Zwtl: Finanzierung von Suchdiensten fraglich Im vergangenen Jahr wurden in Afghanistan fast 85.000 Landminen sowie 2,5 Millionen andere scharfe Sprengsätze geortet und geräumt. Doch manche Gegenden sind so gefährlich geworden, dass die Suchdienste ihre Arbeit dort einstellen mussten. «Das ist ein großes Problem», sagt Richard Evans, der für die britische Nichtregierungsorganisation HALO vor Ort im Einsatz ist. Sein Team entschärft allein im Umkreis des Luftwaffenstützpunktes Bagram täglich rund 75 Landminen. «Man kann sie nur mit den Händen sicher ausgraben», beschreibt Evans die schwere und gefährliche Arbeit.
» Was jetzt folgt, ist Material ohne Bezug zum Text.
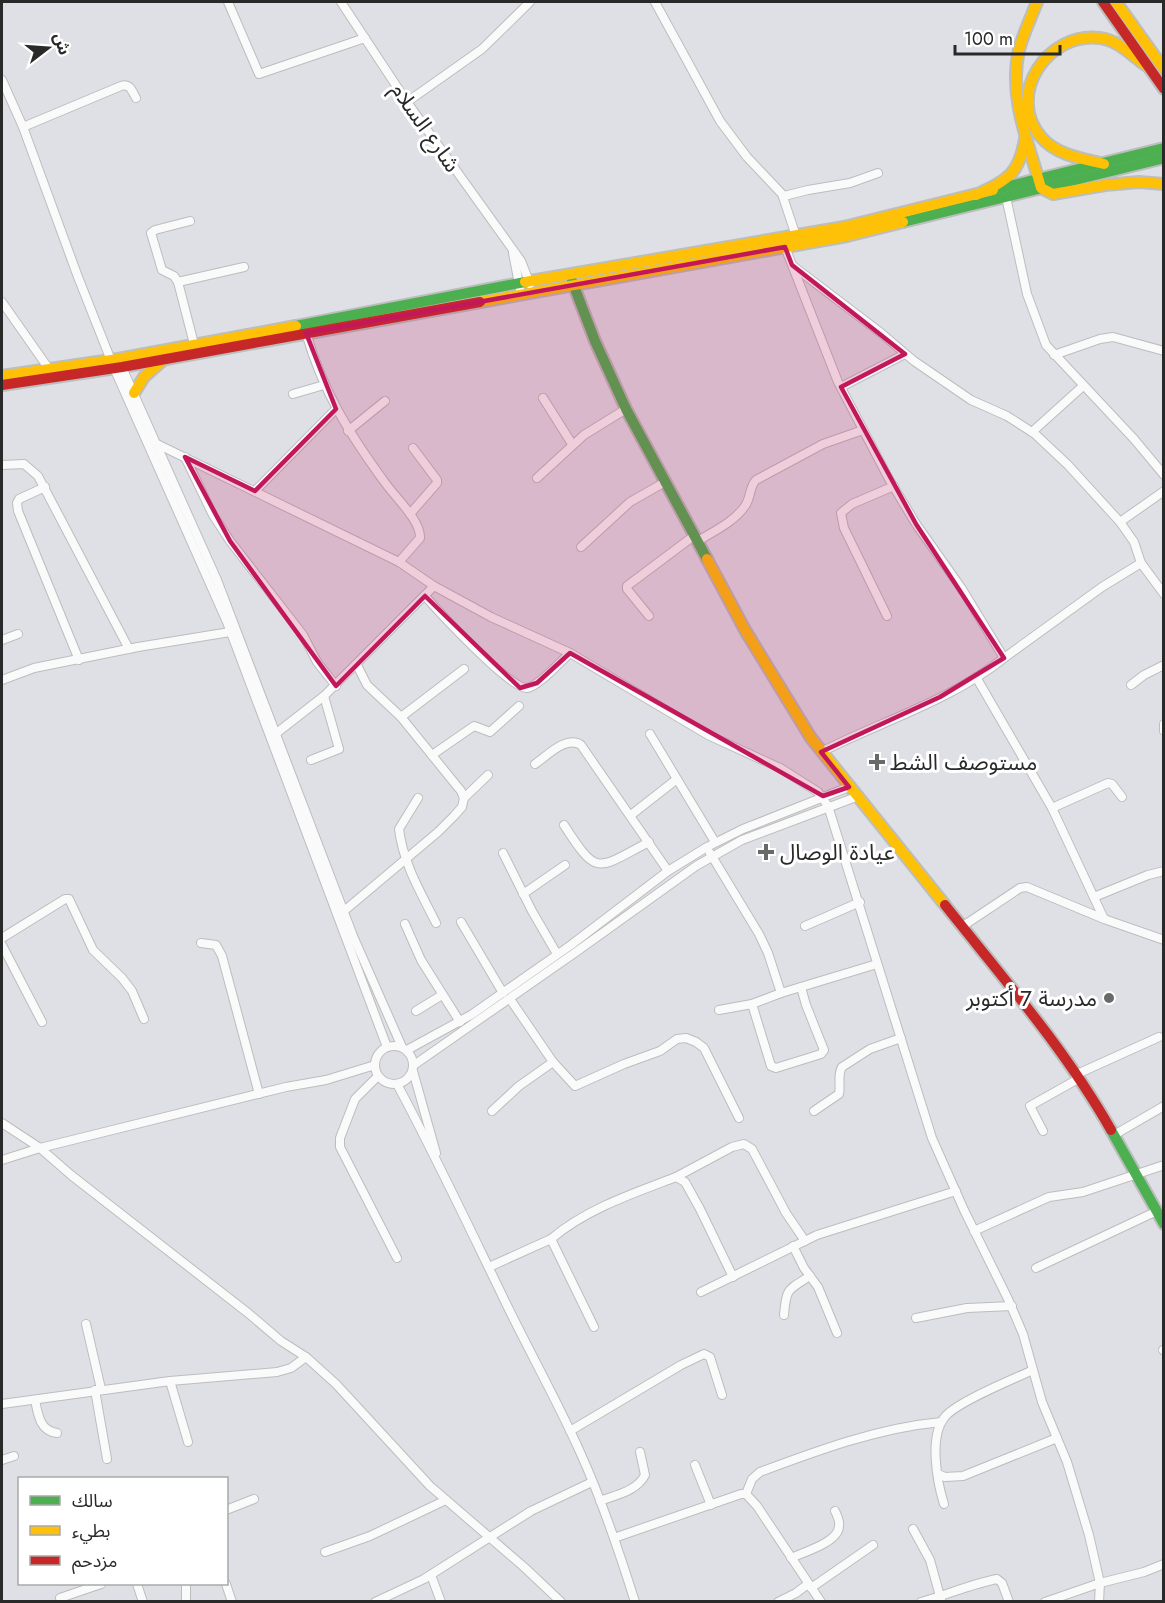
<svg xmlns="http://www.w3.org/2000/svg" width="1165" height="1603" font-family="Jost,'Noto Sans Arabic',sans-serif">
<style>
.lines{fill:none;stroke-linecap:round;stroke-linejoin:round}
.street-casing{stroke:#bcbdbd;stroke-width:10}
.fast-casing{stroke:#bcbdbd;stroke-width:14}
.slow-casing{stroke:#bcbdbd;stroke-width:14}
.jam-casing{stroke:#bcbdbd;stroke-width:14}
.street{stroke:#fafafb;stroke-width:8}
.fast{stroke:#4caf50;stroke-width:10}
.slow{stroke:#ffc107;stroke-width:10}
.jam{stroke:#c62828;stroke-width:10}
.marked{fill:#c2185b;fill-opacity:0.2;stroke:#c2185b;stroke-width:4.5;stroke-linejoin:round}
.poi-dot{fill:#68696b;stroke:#fff;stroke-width:2}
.labels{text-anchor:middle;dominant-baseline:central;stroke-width:6;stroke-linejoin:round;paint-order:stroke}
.street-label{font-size:22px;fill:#292929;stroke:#fff}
.poi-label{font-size:22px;fill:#292929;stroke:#fff;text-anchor:start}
</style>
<rect width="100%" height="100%" fill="#dee0e6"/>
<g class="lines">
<g class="street-casing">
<g id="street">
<polyline points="228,2 259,74 365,38"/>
<polyline points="341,2 407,102 521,261 530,284"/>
<polyline points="655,2 720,121 747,157 782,194 796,236"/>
<polyline points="2,80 23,127 78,277 114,368 227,622 387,1047"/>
<polyline points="407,102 482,49 530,2"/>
<path d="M 23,127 L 121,86 C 130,83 132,91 136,98"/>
<polyline points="784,196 808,190 850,183 878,173"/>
<polyline points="1006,197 1027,294 1046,345 1134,439 1164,475"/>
<polyline points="190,221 155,230 151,233 162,270 174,276 178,282 194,344"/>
<path d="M 785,247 L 838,382 L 889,479 L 916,524 L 962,589 L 1004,658 C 950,701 882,721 821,752"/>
<polyline points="513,253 521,294"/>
<polyline points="793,266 881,333 914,361 971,400 1007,416 1035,434 1068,465 1120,522 1134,542 1141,563 1164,594"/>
<polyline points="178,282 244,267"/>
<polyline points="2,302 49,369"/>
<path d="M 306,333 C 323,392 350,435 386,484 C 396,498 421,521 420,538 L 399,562"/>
<polyline points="1054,355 1100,339 1113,337 1164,351"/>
<polyline points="120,363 217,580 353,936 402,1047"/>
<polyline points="841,387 905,354"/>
<polyline points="293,394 324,385"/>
<polyline points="543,398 572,444"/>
<polyline points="348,431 385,401"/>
<polyline points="1032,432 1083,386"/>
<polyline points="157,444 399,562 434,586 491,617 570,653 708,735 780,768 818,792 828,806 932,1138 964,1210 1008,1299 1023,1334 1042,1402 1067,1462 1089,1535 1100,1583 1099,1602"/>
<polyline points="185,457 213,515 230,541 303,635 317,662 336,686"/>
<polyline points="2,465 24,464 38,476 129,649"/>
<polyline points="537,478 584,435 626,409"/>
<polyline points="45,487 19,499 17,503 18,511 79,660"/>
<polyline points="255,491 336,409"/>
<polyline points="410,514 437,483 437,480 413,448"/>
<polyline points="1120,522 1164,491"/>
<path d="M 698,541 C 714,531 734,522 745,506 C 751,498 749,487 756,480 L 823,444 L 863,430"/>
<polyline points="581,547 630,502 665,482"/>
<path d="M 425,596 C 438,611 512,691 527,688 C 539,686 560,662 570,653"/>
<polyline points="649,616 627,589 627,586 695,535"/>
<polyline points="887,616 844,528 841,513 852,504 894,486"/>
<polyline points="2,640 18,634"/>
<polyline points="1004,658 1102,587 1141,563"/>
<polyline points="976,677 1052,808 1104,919"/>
<polyline points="2,680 34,668 138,647 230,632"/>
<polyline points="1131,685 1144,675 1164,665"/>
<polyline points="401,717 464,669"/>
<polyline points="1164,724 1164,731"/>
<polyline points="650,734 677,779"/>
<polyline points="274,735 324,696 434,586"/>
<polyline points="432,755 474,726 490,732 519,706"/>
<polyline points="311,760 339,749 324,696"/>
<path d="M 535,764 C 547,756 566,735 581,745 L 668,871"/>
<path d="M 418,798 L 399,829 C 403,863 421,893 436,923"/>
<polyline points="464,798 488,775"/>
<polyline points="1052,808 1108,783 1112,784 1122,797"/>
<polyline points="631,815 677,779 715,842"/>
<path d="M 564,825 C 598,878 597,869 649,842"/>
<polyline points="503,853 532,911 557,954"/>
<polyline points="710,853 759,934 768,953 781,993 877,964"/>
<polyline points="523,894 565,865"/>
<polyline points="1094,897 1148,875 1164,871"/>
<polyline points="344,911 438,832 454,816 462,807 464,798 461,791 401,717 367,685 357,665"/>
<polyline points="461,922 503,993"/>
<polyline points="405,924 421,960 460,1022"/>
<polyline points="805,926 860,902"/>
<polyline points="963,926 1020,888 1027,887 1104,919 1164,940"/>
<polyline points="2,938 65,899 69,899 93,950 122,978 132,991 144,1019"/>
<polyline points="201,943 216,945 222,956 259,1094"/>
<polyline points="2,945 42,1022"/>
<polyline points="781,993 752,1004 771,1066 776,1068 821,1054 824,1050 806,1005 801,987"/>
<polyline points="719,1010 752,1004"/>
<polyline points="416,1011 442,995"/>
<circle cx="394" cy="1065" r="19"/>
<polyline points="407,1050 471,1015 571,945 668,871 707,847 743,829 849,787"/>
<polyline points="553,1062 575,1086 624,1064 660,1051 677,1039 686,1038 696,1042 704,1048 739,1118"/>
<polyline points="414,1065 576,952 696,866 742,840 856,797"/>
<polyline points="413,1071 436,1153"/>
<polyline points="1075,1075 1159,1037"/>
<polyline points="378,1076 355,1099 340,1138 340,1147 397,1258"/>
<path d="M 397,1084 C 434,1153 467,1223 501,1293 C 526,1346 556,1398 580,1452 C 602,1500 619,1551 635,1602"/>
<polyline points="492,1111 519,1086 553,1062 510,999"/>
<path d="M 814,1111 L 839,1094 C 841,1085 837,1075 842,1067 L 870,1049 L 901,1038"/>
<polyline points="2,1123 40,1148 71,1175 248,1313 281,1341 306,1357 336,1384 430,1486 524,1567 561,1602"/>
<polyline points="1043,1131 1030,1106 1078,1079"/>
<polyline points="1114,1135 1164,1106"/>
<polyline points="2,1160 40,1148 286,1087 326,1080 375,1065"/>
<polyline points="676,1177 732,1147 744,1144 752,1149 786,1213 805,1241"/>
<polyline points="974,1231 1049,1197 1083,1192 1164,1165"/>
<path d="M 551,1239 C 586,1209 634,1193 676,1177 L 685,1182 L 700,1209 L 733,1277"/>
<polyline points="793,1246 804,1268 818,1287 837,1333"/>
<polyline points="489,1267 551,1239 594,1327"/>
<polyline points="1036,1268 1157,1211"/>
<polyline points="701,1292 817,1235 956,1191"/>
<path d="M 784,1315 C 786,1288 788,1290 810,1276"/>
<polyline points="916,1318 967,1308 1012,1306"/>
<polyline points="86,1324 101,1389"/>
<polyline points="1163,1350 1164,1351"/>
<polyline points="170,1381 188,1442"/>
<polyline points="95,1390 107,1459"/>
<path d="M 35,1400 C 38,1415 40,1431 57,1433"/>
<polyline points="2,1404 170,1381 277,1372 291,1368 306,1357"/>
<polyline points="570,1431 681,1365 704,1354 710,1357 722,1395"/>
<polyline points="2,1460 14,1456"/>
<polyline points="695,1465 711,1505"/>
<polyline points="938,1474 945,1477 963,1476 1057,1438"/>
<path d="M 746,1494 L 752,1479 L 760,1472 C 819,1450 878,1428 941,1422"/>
<path d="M 600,1501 C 616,1495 637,1491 645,1475 L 640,1452"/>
<path d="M 944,1504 C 937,1482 929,1437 944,1418 C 954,1403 1014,1379 1033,1370"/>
<polyline points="226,1510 254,1499"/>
<polyline points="913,1529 930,1560 941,1600"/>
<polyline points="614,1538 741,1494 746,1494 757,1506 821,1602"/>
<polyline points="325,1552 370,1536 446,1500"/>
<path d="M 791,1558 C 804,1552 839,1542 839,1526 C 840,1521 837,1515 835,1511"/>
<polyline points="431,1575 441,1602"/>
<polyline points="137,1584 143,1602"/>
<polyline points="186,1584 186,1602"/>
<polyline points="226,1584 232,1602"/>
<polyline points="811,1588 873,1545"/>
<polyline points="60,1598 101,1584"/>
<polyline points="375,1602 424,1579 531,1511 592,1482"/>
<polyline points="778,1602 796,1593 808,1584"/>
<path d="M 921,1602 C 947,1595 971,1584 997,1579 L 1002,1583 L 1009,1602"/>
<polyline points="1045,1602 1100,1583 1144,1572 1164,1564"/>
</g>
</g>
<g class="fast-casing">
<g id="fast">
<polyline points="993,190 1164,148"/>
<polyline points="903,222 1164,158"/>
<polyline points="572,281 595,341 626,409 707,559"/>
<polyline points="296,326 525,282"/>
<polyline points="1111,1130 1164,1224"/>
</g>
</g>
<g class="slow-casing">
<g id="slow">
<path d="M 1037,2 C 1031,18 1023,34 1019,50 C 1008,97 1029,144 1041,188 L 1053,194 L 1105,185 L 1139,182 L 1164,184"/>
<polyline points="1116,2 1164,69"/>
<path d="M 1104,164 C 1083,159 1056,155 1041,137 C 1005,95 1048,31 1100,38 C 1118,40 1132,56 1147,66"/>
<path d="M 976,195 C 1007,180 1019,175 1025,139"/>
<polyline points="525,282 844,227 993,190"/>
<polyline points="480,302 847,236 903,222"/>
<polyline points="2,376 118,359 296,326"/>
<polyline points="134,393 144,377 163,360"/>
<polyline points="707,559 745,630 811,738 945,905"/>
</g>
</g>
<g class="jam-casing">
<g id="jam">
<polyline points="1103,2 1164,89"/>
<polyline points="2,385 122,367 480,302"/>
<path d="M 945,905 C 1003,978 1065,1049 1111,1130"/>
</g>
</g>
<use href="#street" class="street"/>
<use href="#fast" class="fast"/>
<use href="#slow" class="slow"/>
<use href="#jam" class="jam"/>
</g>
<path class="marked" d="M 785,247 L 792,265 L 905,354 L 841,387 L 916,524 L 1004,658 L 940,697 L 821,752 L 849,787 L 823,796 L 570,653 L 537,683 L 520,688 L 425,596 L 336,686 L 230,541 L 185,457 L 255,491 L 336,409 L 306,333 Z"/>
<g class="poi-dot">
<path d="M874 753h6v6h6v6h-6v6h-6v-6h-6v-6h6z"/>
<path d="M763 843h6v6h6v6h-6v6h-6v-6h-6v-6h6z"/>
<circle cx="1109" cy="998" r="6"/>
</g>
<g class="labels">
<g class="street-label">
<text transform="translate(426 127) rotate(55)">شارع السلام</text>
</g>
<g class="poi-label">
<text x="890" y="762">مستوصف الشط</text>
<text x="780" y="852">عيادة الوصال</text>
<text x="1097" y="998" text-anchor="end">مدرسة 7 أكتوبر</text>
</g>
</g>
<rect width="1165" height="1603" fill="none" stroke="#292929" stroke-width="6"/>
<rect x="18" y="1477" width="210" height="108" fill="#ffffff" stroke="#a9a9a9" stroke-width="1.5"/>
<rect x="30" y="1496" width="30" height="9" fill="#4caf50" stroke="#a9a9a9" stroke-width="1.5"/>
<text x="72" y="1507" font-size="18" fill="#292929">سالك</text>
<rect x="30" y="1526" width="30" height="9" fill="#ffc107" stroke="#a9a9a9" stroke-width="1.5"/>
<text x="72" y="1537" font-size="18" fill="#292929">بطيء</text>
<rect x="30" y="1556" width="30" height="9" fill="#c62828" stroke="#a9a9a9" stroke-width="1.5"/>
<text x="72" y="1567" font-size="18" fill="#292929">مزدحم</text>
<g transform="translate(48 48) rotate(73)" stroke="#ffffff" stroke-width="4.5" paint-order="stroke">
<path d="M0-4.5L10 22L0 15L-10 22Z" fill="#292929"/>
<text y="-9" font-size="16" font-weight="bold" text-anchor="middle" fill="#292929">ش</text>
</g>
<path d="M955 45v9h105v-9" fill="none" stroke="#292929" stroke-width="3"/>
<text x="964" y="45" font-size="18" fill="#292929" stroke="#ffffff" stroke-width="4.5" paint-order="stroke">100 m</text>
</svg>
Diese wird weiter erschwert, weil den Suchdiensten die notwendigen Finanzen fehlen. Angesichts der weltweiten Wirtschafts- und Finanzkrise sind die Mittel für Nichtregierungsorganisationen vielerorts ausgeblieben. Und insbesondere für Einsätze in Afghanistan finden sich immer weniger Spender, weil sie offenbar keinen Nutzen sehen können. Die Vereinten Nationen benötigen nach eigenen Berechnungen in den kommenden fünf Jahren rund 500 Millionen Dollar, um möglichst alle Landminen räumen zu können. Von den in diesem Jahr benötigten 108 Millionen Dollar sind bislang 70 Prozent eingegangen. Sollte die Entschärfung von Landminen jedoch eingeschränkt werden, dann wird es in Afghanistan noch mehr Tote und Verstümmelte geben.